Also, Shelby noted, the initial purpose of the common securitization platform created by the GSEs was to facilitate greater competition in the secondary mortgage market; however, he said, “it appears that the FHFA is no longer taking steps to enable the platform to be used by entities other than the enterprises.”
Shelby requested the GAO to study and report the extent to which FHFA’s actions could influence the following:
- GSEs’ dominance in residential mortgage markets
- Potential increase in the cost of entry for future competitors for the GSEs
- Financial demands on Treasury, both future and current
- Possible options for modifying the structure of the GSEs
- Any other areas deemed appropriate by the GAO to fully evaluate the issues
The senator requested all information from the GAO by November 1, 2016.
Also on Monday, Shelby wrote a letter to Keith Hall, Director of the Congressional Budget Office, asking him to address several questions regarding the lack of capital holdings by Fannie Mae and Freddie Mac.
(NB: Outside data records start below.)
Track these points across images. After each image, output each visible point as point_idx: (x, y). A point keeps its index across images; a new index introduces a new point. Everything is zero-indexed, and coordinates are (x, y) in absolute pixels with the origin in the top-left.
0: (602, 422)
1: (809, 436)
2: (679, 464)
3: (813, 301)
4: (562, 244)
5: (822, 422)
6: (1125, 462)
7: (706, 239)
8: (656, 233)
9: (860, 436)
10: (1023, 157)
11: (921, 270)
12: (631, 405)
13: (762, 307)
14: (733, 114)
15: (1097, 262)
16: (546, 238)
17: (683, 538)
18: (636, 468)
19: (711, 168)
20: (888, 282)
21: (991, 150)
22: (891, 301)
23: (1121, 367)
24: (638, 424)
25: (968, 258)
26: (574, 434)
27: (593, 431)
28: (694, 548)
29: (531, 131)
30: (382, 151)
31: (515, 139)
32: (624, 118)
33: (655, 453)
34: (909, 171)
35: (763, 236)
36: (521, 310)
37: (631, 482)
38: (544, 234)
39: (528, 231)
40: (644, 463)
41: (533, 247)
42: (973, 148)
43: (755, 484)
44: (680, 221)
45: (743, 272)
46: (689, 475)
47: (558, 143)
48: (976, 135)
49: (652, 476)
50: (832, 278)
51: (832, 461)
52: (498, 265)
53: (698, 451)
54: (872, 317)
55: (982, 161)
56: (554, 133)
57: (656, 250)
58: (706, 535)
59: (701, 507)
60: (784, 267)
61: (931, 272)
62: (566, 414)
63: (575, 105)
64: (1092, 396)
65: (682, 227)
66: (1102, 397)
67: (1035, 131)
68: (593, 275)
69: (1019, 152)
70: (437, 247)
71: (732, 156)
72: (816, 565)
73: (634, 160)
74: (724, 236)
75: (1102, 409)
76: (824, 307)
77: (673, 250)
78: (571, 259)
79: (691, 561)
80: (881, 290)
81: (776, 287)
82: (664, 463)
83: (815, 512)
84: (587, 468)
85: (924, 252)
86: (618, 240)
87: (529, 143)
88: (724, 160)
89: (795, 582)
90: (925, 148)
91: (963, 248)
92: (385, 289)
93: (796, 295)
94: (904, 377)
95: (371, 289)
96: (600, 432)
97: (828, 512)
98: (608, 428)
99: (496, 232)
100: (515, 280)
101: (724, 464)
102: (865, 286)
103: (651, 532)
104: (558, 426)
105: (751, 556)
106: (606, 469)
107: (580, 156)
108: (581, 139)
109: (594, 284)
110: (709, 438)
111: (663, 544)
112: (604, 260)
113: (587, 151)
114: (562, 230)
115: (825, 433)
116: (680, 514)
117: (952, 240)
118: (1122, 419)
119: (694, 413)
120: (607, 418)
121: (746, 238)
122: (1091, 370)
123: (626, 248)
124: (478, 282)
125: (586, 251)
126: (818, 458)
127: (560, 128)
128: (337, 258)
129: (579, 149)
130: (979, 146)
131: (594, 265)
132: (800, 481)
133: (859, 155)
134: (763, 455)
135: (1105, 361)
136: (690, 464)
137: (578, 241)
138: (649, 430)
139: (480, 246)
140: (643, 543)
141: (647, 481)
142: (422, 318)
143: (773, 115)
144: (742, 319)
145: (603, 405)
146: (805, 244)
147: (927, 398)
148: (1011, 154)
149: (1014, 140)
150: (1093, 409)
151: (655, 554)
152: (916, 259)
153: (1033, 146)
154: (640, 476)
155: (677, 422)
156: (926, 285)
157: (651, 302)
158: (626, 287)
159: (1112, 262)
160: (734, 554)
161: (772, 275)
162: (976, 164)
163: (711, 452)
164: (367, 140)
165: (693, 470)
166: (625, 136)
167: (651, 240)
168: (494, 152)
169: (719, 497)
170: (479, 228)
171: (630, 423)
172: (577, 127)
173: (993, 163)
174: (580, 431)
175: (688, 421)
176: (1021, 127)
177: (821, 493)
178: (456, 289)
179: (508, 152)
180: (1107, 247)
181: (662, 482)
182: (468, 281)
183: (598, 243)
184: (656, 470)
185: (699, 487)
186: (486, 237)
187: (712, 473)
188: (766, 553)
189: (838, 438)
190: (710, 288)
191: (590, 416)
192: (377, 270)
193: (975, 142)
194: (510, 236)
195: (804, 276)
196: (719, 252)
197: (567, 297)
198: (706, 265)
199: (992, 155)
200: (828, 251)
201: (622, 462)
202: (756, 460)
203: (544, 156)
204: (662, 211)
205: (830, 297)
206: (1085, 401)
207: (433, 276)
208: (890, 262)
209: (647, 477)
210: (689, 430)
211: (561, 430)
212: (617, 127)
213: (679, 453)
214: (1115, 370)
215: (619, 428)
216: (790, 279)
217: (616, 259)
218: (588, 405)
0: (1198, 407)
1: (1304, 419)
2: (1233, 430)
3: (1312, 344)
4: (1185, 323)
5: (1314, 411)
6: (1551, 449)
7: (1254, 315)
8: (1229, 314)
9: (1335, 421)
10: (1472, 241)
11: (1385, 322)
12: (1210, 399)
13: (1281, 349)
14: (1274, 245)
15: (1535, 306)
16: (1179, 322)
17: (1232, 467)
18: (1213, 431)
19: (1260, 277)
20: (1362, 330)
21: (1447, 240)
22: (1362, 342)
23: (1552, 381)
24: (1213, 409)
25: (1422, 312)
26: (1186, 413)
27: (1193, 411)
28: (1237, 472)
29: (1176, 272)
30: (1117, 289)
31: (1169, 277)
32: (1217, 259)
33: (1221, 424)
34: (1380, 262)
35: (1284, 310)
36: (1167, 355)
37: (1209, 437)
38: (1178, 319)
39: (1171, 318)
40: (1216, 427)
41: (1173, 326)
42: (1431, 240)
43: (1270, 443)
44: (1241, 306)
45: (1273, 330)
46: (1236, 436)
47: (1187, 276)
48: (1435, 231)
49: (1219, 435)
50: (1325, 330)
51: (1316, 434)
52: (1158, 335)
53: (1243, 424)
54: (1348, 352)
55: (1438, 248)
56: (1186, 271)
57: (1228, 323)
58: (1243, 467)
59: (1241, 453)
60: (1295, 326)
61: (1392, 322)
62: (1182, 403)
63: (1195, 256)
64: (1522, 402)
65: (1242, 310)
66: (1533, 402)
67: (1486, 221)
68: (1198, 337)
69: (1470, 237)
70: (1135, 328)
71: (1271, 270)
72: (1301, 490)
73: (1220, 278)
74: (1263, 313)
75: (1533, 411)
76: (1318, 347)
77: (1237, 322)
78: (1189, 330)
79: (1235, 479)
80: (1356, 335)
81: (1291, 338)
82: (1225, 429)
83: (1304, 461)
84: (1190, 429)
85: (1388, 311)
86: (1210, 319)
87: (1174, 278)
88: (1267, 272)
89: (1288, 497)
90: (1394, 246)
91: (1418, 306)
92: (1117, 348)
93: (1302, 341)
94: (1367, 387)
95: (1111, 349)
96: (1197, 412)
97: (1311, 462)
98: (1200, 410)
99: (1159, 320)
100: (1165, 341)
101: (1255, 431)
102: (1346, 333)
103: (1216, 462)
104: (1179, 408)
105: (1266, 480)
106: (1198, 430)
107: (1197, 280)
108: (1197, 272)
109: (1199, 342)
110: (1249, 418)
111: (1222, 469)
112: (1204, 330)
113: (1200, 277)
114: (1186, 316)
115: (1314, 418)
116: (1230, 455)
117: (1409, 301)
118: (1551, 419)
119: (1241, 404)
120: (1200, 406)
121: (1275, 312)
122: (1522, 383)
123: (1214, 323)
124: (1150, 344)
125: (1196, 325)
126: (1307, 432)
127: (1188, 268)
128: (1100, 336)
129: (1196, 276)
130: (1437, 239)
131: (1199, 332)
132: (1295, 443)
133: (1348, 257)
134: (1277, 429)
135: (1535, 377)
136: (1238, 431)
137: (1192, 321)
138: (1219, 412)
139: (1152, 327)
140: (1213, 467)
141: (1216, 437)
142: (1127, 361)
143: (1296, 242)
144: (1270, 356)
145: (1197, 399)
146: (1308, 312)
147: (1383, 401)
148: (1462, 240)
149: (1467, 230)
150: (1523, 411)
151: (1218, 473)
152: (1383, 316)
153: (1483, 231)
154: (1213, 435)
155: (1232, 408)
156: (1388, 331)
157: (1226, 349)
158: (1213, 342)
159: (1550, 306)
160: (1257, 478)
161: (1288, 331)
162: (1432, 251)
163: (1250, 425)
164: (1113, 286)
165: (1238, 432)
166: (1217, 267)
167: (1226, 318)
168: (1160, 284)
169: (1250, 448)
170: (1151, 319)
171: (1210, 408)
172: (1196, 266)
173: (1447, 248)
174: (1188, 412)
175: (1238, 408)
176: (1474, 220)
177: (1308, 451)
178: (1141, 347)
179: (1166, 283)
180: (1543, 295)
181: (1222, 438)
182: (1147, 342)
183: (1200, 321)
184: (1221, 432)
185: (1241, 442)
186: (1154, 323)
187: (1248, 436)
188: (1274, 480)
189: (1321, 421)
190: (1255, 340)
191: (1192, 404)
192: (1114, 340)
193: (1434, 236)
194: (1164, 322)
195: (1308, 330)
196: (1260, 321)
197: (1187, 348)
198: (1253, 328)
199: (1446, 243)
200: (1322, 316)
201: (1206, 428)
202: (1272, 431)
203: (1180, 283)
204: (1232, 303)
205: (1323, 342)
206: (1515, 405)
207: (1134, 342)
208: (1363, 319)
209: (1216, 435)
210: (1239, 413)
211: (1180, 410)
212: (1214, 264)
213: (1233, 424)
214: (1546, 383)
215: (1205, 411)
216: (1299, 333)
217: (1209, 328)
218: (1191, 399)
Shelby pointed out in his letter that in a speech in February 2016, FHFA Director Mel Watt himself had cited the GSEs’ lack of capital as a concern the longer the GSEs remain in conservatorship.
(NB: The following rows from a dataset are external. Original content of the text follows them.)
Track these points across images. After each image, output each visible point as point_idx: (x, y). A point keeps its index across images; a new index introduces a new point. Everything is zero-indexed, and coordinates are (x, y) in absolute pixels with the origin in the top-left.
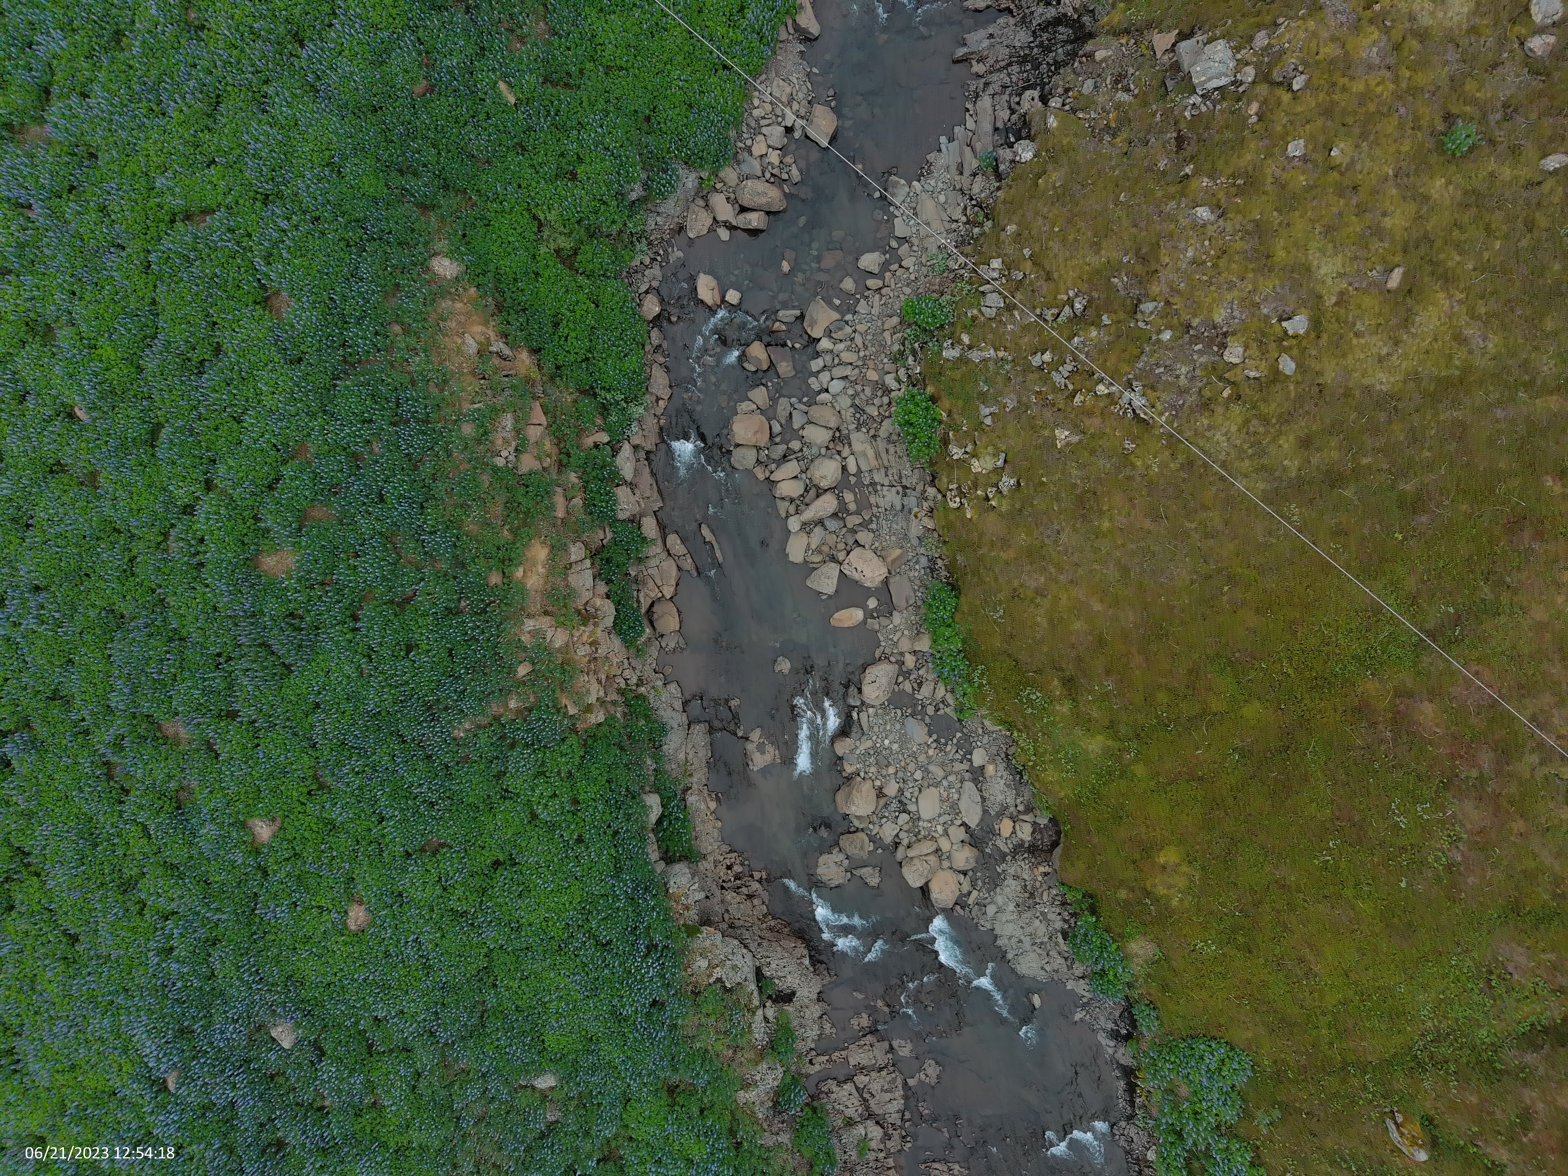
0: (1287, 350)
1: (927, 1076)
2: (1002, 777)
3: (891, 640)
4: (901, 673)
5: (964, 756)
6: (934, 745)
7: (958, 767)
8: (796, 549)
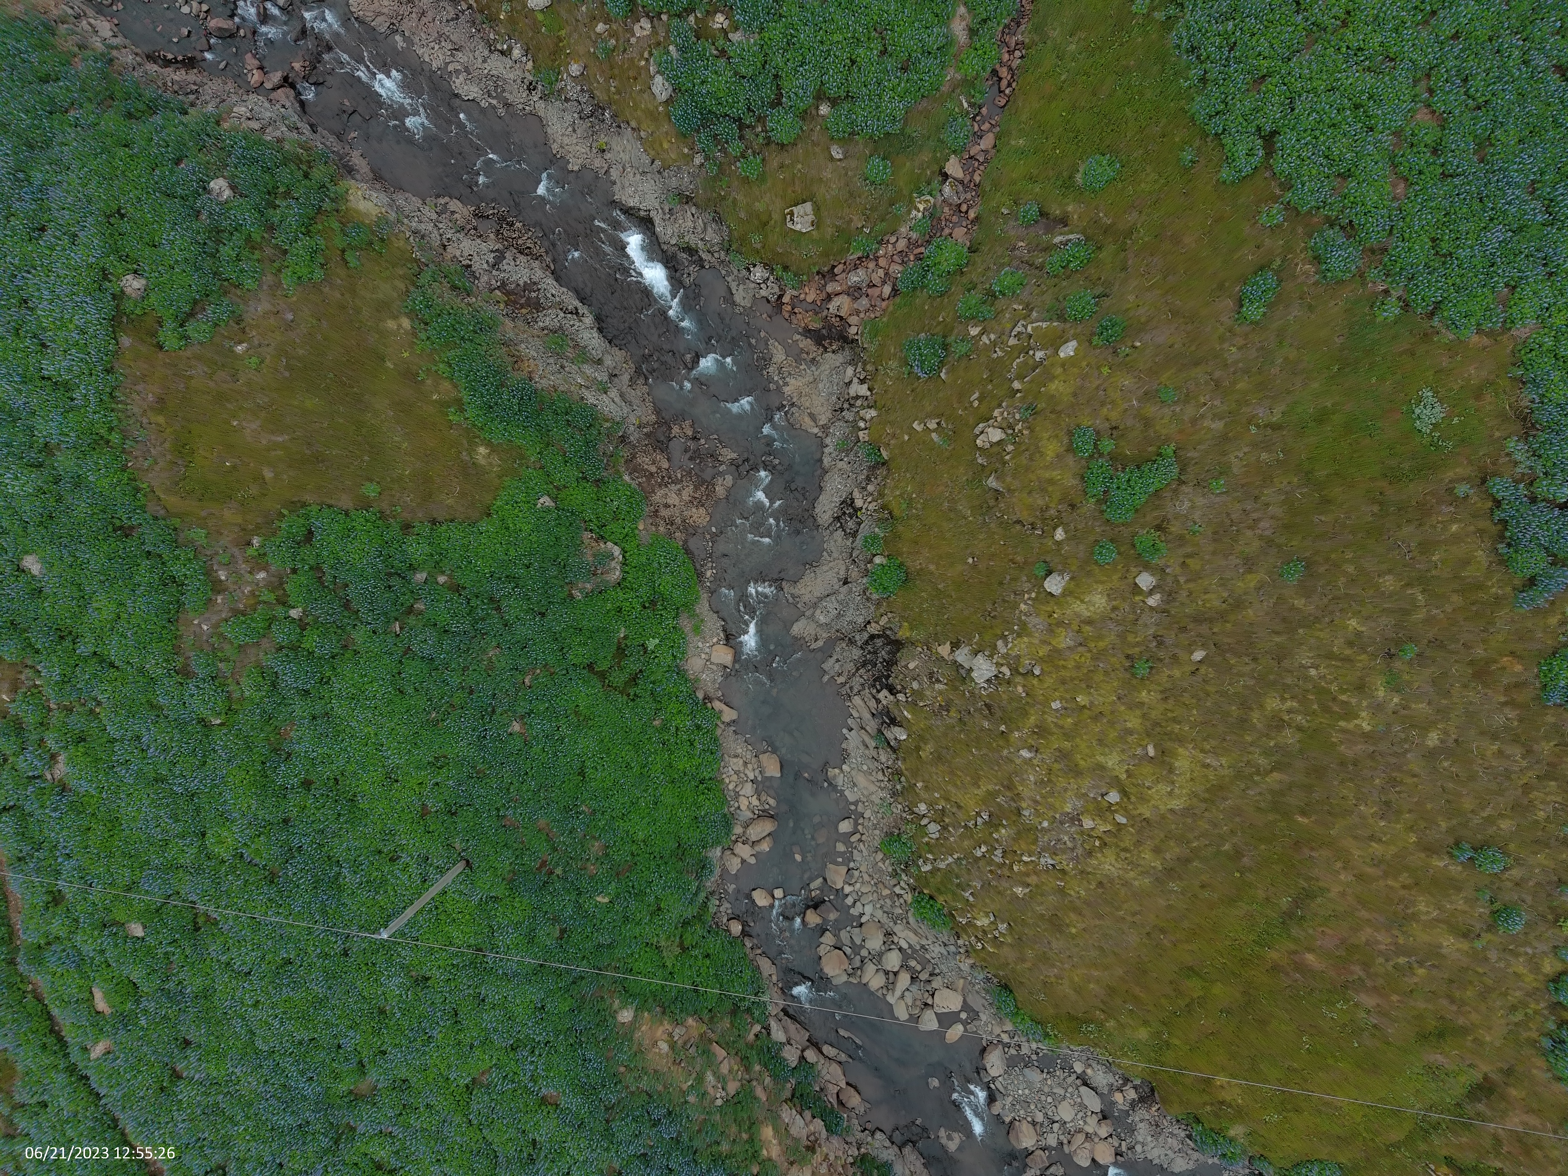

“Director Watt’s concerns have led some in the mortgage industry to support amending the GSEs’ agreements with the Department of Treasury to allow the GSEs to increase capital levels by retaining more of their earnings,” Shelby wrote. “Others, however, have argued that this would allow the GSEs to be reconstituted without providing a commensurate reduction in taxpayer exposure to the multi-trillion-dollar housing finance market. Such an outcome could potentially reduce incentives for Congress to enact statutory reforms.”
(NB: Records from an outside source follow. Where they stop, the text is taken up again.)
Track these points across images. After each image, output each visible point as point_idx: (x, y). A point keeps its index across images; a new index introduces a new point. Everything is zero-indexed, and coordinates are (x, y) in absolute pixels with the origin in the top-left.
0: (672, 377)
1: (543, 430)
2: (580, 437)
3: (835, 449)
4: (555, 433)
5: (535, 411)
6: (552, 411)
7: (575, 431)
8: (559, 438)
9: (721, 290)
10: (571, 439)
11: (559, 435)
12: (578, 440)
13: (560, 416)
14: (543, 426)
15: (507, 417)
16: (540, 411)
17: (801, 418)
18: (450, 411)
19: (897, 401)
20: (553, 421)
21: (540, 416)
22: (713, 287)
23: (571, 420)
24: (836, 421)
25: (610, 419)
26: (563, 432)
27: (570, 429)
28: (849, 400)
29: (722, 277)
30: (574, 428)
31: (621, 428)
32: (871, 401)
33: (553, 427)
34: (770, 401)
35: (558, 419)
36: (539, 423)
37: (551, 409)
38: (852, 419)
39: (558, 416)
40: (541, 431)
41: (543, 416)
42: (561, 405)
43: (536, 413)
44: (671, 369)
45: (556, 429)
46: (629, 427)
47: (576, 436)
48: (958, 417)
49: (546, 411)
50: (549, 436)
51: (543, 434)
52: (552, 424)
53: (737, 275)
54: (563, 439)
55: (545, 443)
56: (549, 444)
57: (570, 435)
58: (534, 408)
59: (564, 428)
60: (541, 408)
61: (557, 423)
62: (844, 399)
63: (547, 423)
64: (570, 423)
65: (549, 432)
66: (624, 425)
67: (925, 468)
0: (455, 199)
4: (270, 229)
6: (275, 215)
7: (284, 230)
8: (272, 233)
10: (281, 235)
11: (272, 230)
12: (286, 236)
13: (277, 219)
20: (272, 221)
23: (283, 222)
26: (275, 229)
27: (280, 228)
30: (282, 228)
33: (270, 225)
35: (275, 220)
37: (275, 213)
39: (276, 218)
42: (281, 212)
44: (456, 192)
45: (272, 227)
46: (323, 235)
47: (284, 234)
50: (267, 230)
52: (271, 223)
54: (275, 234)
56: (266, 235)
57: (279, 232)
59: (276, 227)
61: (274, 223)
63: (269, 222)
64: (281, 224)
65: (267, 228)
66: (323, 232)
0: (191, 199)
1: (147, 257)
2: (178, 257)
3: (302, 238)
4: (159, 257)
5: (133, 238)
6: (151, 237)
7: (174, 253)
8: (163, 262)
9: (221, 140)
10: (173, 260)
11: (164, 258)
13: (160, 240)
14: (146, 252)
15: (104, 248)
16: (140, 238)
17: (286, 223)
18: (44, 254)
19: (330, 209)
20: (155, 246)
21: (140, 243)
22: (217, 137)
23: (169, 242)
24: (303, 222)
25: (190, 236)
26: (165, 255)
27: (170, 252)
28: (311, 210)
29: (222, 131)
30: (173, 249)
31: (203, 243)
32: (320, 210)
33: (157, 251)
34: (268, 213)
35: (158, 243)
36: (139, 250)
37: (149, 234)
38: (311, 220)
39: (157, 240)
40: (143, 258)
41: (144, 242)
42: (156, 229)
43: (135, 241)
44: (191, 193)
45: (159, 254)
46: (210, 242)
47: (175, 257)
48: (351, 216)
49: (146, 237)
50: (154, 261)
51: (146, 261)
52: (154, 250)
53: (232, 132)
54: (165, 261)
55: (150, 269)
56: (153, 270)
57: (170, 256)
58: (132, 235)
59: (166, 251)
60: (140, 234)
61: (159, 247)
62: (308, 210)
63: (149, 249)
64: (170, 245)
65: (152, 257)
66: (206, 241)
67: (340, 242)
Shelby asked Hall to prepare a report that addresses the following questions:
- What the federal government’s obligations to the GSEs while they are in conservatorship of the FHFA?
- What are the implications for the budget and federal debt if Fannie Mae and Freddie Mac were to retain more of their earnings?
- How would the risk borne by taxpayers be affected if the GSEs’ capital levels were to be increased?
- Could recapitalizing the GSEs have consequences for the operations of the GSEs, or on mortgage markets?
Shelby asked Hall to complete the report by July 2016.